Directions for this task | Reproduce every line of the items below, changing "scientific name" to "species" wherever it occurs and leaving all other text as it is.

Supplied information |

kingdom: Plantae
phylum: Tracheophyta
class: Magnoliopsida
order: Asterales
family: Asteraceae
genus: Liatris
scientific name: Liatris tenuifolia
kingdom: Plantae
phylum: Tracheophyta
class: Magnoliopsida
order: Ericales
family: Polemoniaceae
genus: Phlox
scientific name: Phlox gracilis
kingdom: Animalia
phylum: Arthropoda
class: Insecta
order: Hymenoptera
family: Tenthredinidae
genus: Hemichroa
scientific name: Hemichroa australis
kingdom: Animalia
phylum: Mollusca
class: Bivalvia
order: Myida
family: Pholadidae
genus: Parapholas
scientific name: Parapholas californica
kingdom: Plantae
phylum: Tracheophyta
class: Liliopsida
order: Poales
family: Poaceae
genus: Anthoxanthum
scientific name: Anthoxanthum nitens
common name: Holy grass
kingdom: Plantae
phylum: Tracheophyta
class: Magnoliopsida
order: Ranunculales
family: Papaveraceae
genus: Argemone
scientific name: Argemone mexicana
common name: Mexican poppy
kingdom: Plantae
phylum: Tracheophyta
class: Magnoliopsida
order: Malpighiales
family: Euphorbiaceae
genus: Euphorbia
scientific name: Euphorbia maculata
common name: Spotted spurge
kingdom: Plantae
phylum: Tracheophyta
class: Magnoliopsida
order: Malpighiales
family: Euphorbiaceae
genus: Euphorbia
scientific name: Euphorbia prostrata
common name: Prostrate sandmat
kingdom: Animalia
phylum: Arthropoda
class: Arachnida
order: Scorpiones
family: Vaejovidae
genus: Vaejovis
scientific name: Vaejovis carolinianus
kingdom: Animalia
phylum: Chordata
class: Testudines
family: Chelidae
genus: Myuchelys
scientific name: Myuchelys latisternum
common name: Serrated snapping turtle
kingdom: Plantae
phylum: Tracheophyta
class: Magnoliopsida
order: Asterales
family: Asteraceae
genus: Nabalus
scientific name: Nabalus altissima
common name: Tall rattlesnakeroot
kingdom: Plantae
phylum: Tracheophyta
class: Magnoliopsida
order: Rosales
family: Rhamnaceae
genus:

Solution to this problem |
kingdom: Plantae
phylum: Tracheophyta
class: Magnoliopsida
order: Asterales
family: Asteraceae
genus: Liatris
species: Liatris tenuifolia
kingdom: Plantae
phylum: Tracheophyta
class: Magnoliopsida
order: Ericales
family: Polemoniaceae
genus: Phlox
species: Phlox gracilis
kingdom: Animalia
phylum: Arthropoda
class: Insecta
order: Hymenoptera
family: Tenthredinidae
genus: Hemichroa
species: Hemichroa australis
kingdom: Animalia
phylum: Mollusca
class: Bivalvia
order: Myida
family: Pholadidae
genus: Parapholas
species: Parapholas californica
kingdom: Plantae
phylum: Tracheophyta
class: Liliopsida
order: Poales
family: Poaceae
genus: Anthoxanthum
species: Anthoxanthum nitens
common name: Holy grass
kingdom: Plantae
phylum: Tracheophyta
class: Magnoliopsida
order: Ranunculales
family: Papaveraceae
genus: Argemone
species: Argemone mexicana
common name: Mexican poppy
kingdom: Plantae
phylum: Tracheophyta
class: Magnoliopsida
order: Malpighiales
family: Euphorbiaceae
genus: Euphorbia
species: Euphorbia maculata
common name: Spotted spurge
kingdom: Plantae
phylum: Tracheophyta
class: Magnoliopsida
order: Malpighiales
family: Euphorbiaceae
genus: Euphorbia
species: Euphorbia prostrata
common name: Prostrate sandmat
kingdom: Animalia
phylum: Arthropoda
class: Arachnida
order: Scorpiones
family: Vaejovidae
genus: Vaejovis
species: Vaejovis carolinianus
kingdom: Animalia
phylum: Chordata
class: Testudines
family: Chelidae
genus: Myuchelys
species: Myuchelys latisternum
common name: Serrated snapping turtle
kingdom: Plantae
phylum: Tracheophyta
class: Magnoliopsida
order: Asterales
family: Asteraceae
genus: Nabalus
species: Nabalus altissima
common name: Tall rattlesnakeroot
kingdom: Plantae
phylum: Tracheophyta
class: Magnoliopsida
order: Rosales
family: Rhamnaceae
genus:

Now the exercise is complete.